### Work item
Extract every line of the rows below word for word, omitting the pictures from your answer.

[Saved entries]
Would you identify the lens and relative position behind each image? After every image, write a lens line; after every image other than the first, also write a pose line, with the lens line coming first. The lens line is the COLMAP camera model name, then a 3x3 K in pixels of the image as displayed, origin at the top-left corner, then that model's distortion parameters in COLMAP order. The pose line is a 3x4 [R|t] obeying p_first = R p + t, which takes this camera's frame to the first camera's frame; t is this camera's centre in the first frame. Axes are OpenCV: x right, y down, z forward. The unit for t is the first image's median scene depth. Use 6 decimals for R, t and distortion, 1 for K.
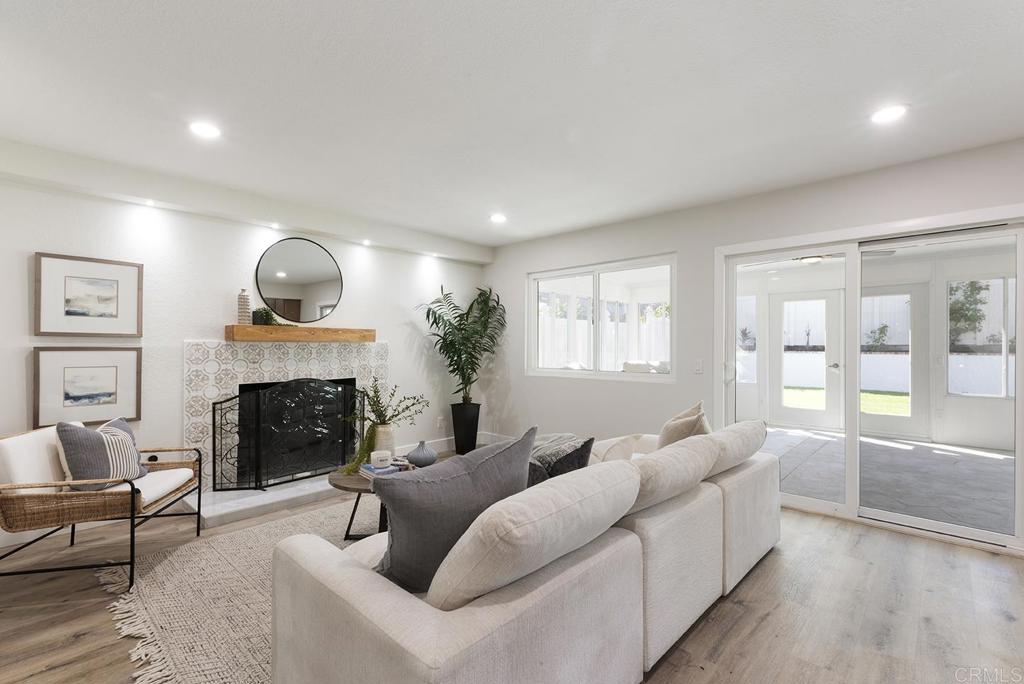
lens RADIAL K [[464.2, 0, 512.0], [0, 464.2, 342.0], [0, 0, 1]] dist [0.000820, -0.000322]
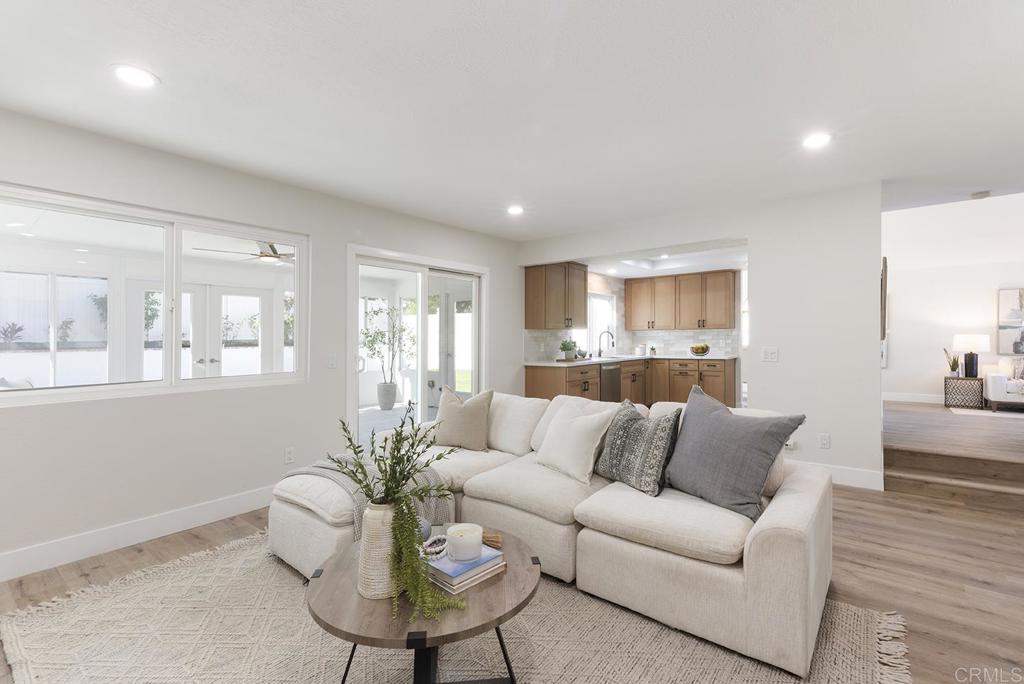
lens RADIAL K [[456.4, 0, 513.6], [0, 456.4, 336.0], [0, 0, 1]] dist [-0.001426, 0.000360]
pose [[-0.080164, 0.003490, 0.996776, -0.386796], [0.002550, 0.999991, -0.003296, 0.002657], [-0.996778, 0.002277, -0.080173, 0.471697]]
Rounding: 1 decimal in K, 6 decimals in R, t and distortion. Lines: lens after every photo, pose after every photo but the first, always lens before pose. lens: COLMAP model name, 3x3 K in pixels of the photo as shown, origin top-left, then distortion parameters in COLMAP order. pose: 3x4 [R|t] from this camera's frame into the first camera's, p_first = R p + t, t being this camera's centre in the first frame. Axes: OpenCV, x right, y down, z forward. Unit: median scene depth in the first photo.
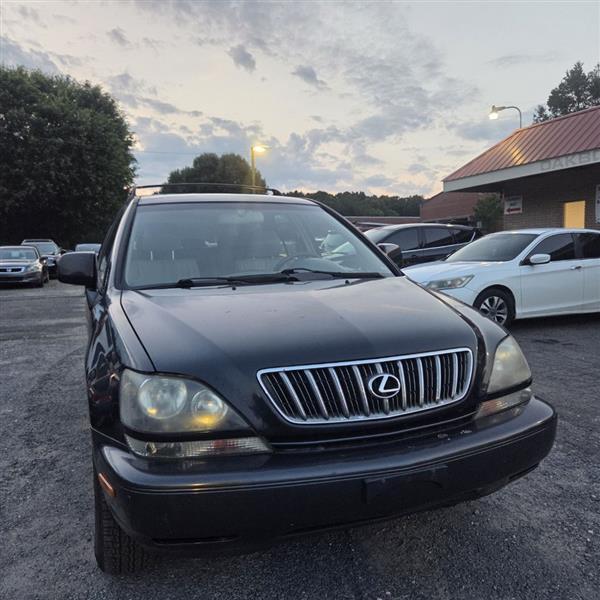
lens RADIAL K [[533.6, 0, 300.3], [0, 533.6, 293.2], [0, 0, 1]] dist [0.071110, -0.048227]
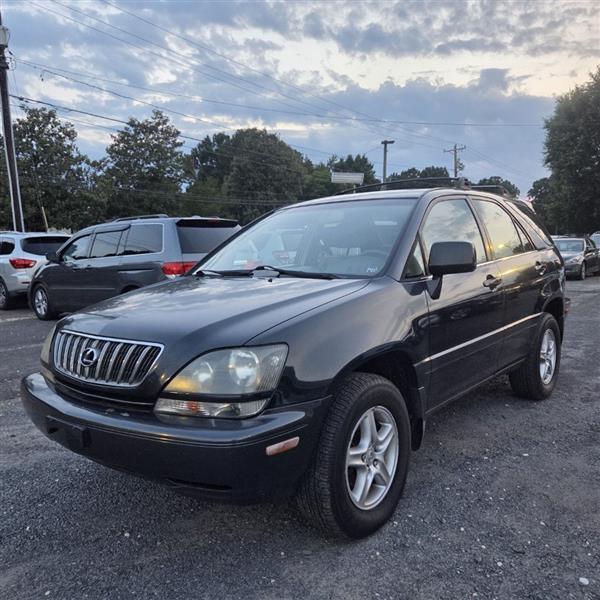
lens RADIAL K [[534.1, 0, 296.3], [0, 534.1, 321.5], [0, 0, 1]] dist [0.069484, -0.059293]
pose [[0.484570, 0.120530, -0.866409, 0.369772], [-0.062571, 0.992701, 0.103104, -0.018368], [0.872512, 0.004251, 0.488575, 0.199006]]
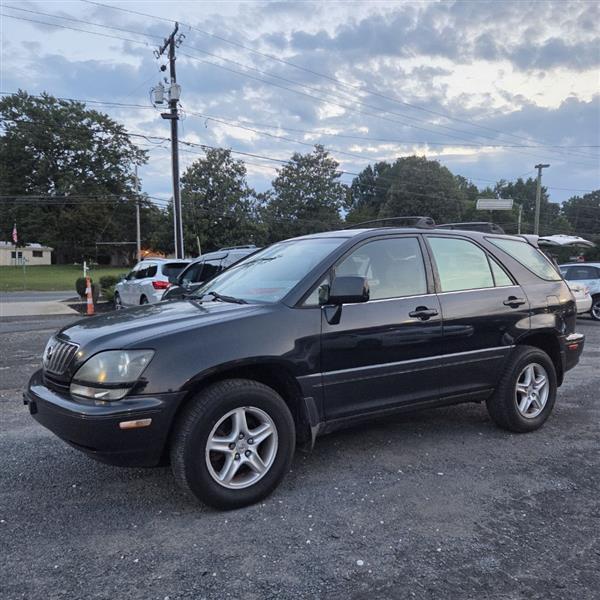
lens RADIAL K [[528.5, 0, 298.4], [0, 528.5, 339.0], [0, 0, 1]] dist [0.072541, -0.057449]
pose [[0.213703, 0.126922, -0.968619, 0.507343], [-0.090052, 0.989862, 0.109838, -0.034799], [0.972739, 0.063753, 0.222966, 0.347683]]
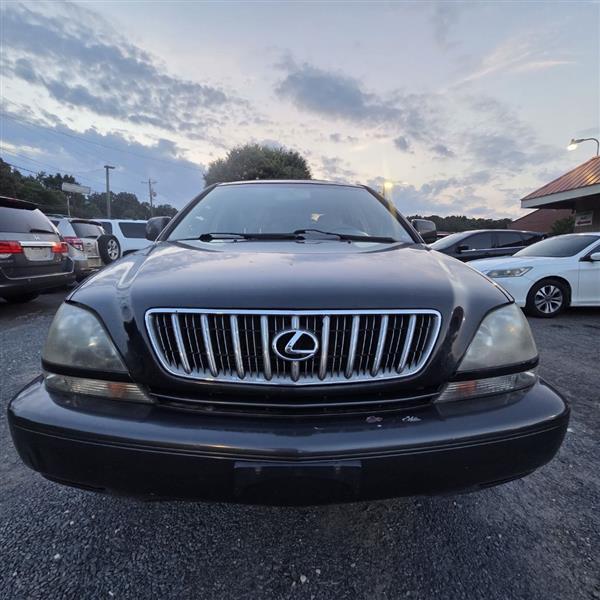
lens RADIAL K [[329.2, 0, 301.3], [0, 329.2, 285.9], [0, 0, 1]] dist [-0.009922, 0.002078]
pose [[0.942597, 0.068961, -0.326733, 0.078038], [-0.062135, 0.997577, 0.031297, 0.017812], [0.328100, -0.009198, 0.944598, 0.136226]]
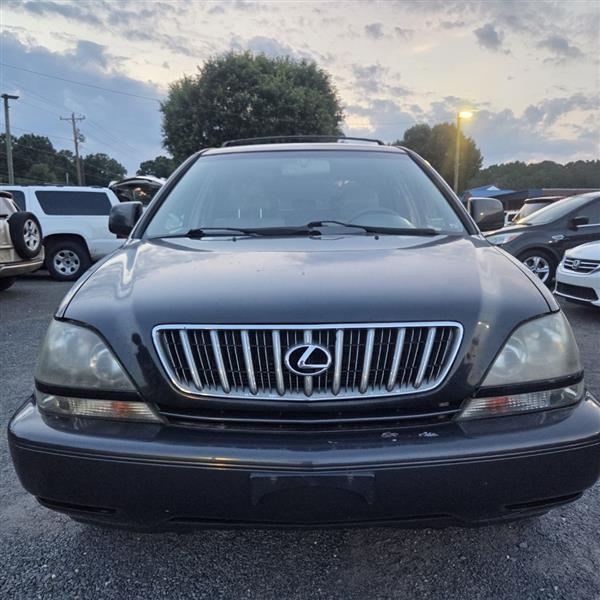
lens RADIAL K [[538.8, 0, 309.5], [0, 538.8, 299.6], [0, 0, 1]] dist [0.075574, -0.070193]
pose [[0.935161, 0.062644, -0.348640, 0.104639], [-0.043208, 0.997062, 0.063255, 0.009439], [0.351578, -0.044090, 0.935120, 0.069375]]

### Problem solution
Would you identify the lens and relative position behind each image? After every image, write a lens line; after every image other than the first, also write a pose line, with the lens line coming first. The lens line is the COLMAP camera model name, then a 3x3 K in pixels of the image as displayed, origin at the top-left corner, then that model's distortion parameters in COLMAP order. The pose line is a 3x4 [R|t] obeying p_first = R p + t, which takes this camera's frame to the first camera's frame; t is this camera's centre in the first frame. Axes are OpenCV: x right, y down, z forward. The unit for t is the first image's median scene depth. Use 6 decimals for R, t and distortion, 1 for K.
lens RADIAL K [[464.2, 0, 512.0], [0, 464.2, 342.0], [0, 0, 1]] dist [0.000820, -0.000322]
lens RADIAL K [[456.4, 0, 513.6], [0, 456.4, 336.0], [0, 0, 1]] dist [-0.001426, 0.000360]
pose [[-0.080164, 0.003490, 0.996776, -0.386796], [0.002550, 0.999991, -0.003296, 0.002657], [-0.996778, 0.002277, -0.080173, 0.471697]]
Rounding: 1 decimal in K, 6 decimals in R, t and distortion. Lines: lens after every photo, pose after every photo but the first, always lens before pose. lens: COLMAP model name, 3x3 K in pixels of the photo as shown, origin top-left, then distortion parameters in COLMAP order. pose: 3x4 [R|t] from this camera's frame into the first camera's, p_first = R p + t, t being this camera's centre in the first frame. Axes: OpenCV, x right, y down, z forward. Unit: median scene depth in the first photo.
lens RADIAL K [[533.6, 0, 300.3], [0, 533.6, 293.2], [0, 0, 1]] dist [0.071110, -0.048227]
lens RADIAL K [[534.1, 0, 296.3], [0, 534.1, 321.5], [0, 0, 1]] dist [0.069484, -0.059293]
pose [[0.484570, 0.120530, -0.866409, 0.369772], [-0.062571, 0.992701, 0.103104, -0.018368], [0.872512, 0.004251, 0.488575, 0.199006]]
lens RADIAL K [[528.5, 0, 298.4], [0, 528.5, 339.0], [0, 0, 1]] dist [0.072541, -0.057449]
pose [[0.213703, 0.126922, -0.968619, 0.507343], [-0.090052, 0.989862, 0.109838, -0.034799], [0.972739, 0.063753, 0.222966, 0.347683]]
lens RADIAL K [[329.2, 0, 301.3], [0, 329.2, 285.9], [0, 0, 1]] dist [-0.009922, 0.002078]
pose [[0.942597, 0.068961, -0.326733, 0.078038], [-0.062135, 0.997577, 0.031297, 0.017812], [0.328100, -0.009198, 0.944598, 0.136226]]
lens RADIAL K [[538.8, 0, 309.5], [0, 538.8, 299.6], [0, 0, 1]] dist [0.075574, -0.070193]
pose [[0.935161, 0.062644, -0.348640, 0.104639], [-0.043208, 0.997062, 0.063255, 0.009439], [0.351578, -0.044090, 0.935120, 0.069375]]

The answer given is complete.